## START TEXT BLOCK
So if the classic theory of public-goods provision is correct, the roads and highways supplied by government are not a distorting subsidy to automobile transportation. These roads and highways are, instead, just what the public wants and is willing to pay for in full — it's just that the alleged public-goods nature of these goods means that they can be supplied in optimal quantities only by government.
Now there are plenty of problems — theoretical and, especially, practical — with the classic theory of public goods. For example, it assumes too blithely that collective-decision-making procedures accurately discover the publics' true demand for public goods; it overlooks the perverse incentives in the political arena that prompt government officials to act in ways that are inconsistent with the 'public good'; and it turns a blind eye to the many creative ways that private persons have through the years organized themselves voluntarily to supply 'public goods' that, allegedly, would never be supplied privately.
And in the case of U.S. interstate highways especially, the notion that it is too difficult to exclude non-payers from traveling along them is incorrect.
So I'm more than sympathetic to the claim that government provision of roads, bridges, and highways distorted Americans' decisions over the years to drive and live in suburbs. But my sympathy for this claim comes from my rejection of the classic, naive case for government provision of public goods — and once that case is rejected, it cannot then be used to argue for government provision of, say, light-rail transport.
## END TEXT BLOCK
## START RECORDS TO USE
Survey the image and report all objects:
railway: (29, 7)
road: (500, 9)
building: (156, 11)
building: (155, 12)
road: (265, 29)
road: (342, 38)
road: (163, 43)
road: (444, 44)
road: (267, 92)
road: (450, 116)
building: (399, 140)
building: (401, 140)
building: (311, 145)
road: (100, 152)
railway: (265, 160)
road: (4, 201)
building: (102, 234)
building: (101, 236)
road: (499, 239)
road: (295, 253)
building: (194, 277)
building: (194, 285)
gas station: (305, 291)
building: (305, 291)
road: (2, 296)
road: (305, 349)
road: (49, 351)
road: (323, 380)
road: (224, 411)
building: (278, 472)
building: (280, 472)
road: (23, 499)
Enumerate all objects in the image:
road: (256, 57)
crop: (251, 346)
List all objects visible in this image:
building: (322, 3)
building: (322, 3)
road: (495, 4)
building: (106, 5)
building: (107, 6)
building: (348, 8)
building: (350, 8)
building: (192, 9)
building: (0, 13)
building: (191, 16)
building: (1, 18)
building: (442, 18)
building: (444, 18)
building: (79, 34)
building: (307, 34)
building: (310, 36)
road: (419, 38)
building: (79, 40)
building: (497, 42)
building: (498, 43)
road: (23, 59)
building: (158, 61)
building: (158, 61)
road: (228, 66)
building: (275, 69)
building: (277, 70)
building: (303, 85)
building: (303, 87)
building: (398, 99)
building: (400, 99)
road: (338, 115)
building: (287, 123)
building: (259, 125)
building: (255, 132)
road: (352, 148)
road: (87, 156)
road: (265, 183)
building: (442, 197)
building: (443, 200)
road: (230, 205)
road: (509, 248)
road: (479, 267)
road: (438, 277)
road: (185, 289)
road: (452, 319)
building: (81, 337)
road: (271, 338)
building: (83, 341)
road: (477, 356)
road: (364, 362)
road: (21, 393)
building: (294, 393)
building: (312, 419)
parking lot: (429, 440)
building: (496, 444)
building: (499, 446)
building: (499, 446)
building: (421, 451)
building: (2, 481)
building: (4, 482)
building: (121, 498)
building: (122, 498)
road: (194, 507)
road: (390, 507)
## END RECORDS TO USE
■ **TO DO**
a) Restate the passage on public goods and roads from "So if the classic" down to "only by government.", switching "highways" to "freeways" throughout.
b) Report how many lines of the records contain the string "image", with case counting, and give only that number.

■ **COMPLETED EXERCISE**
a)
So if the classic theory of public-goods provision is correct, the roads and freeways supplied by government are not a distorting subsidy to automobile transportation. These roads and freeways are, instead, just what the public wants and is willing to pay for in full — it's just that the alleged public-goods nature of these goods means that they can be supplied in optimal quantities only by government.

b) 3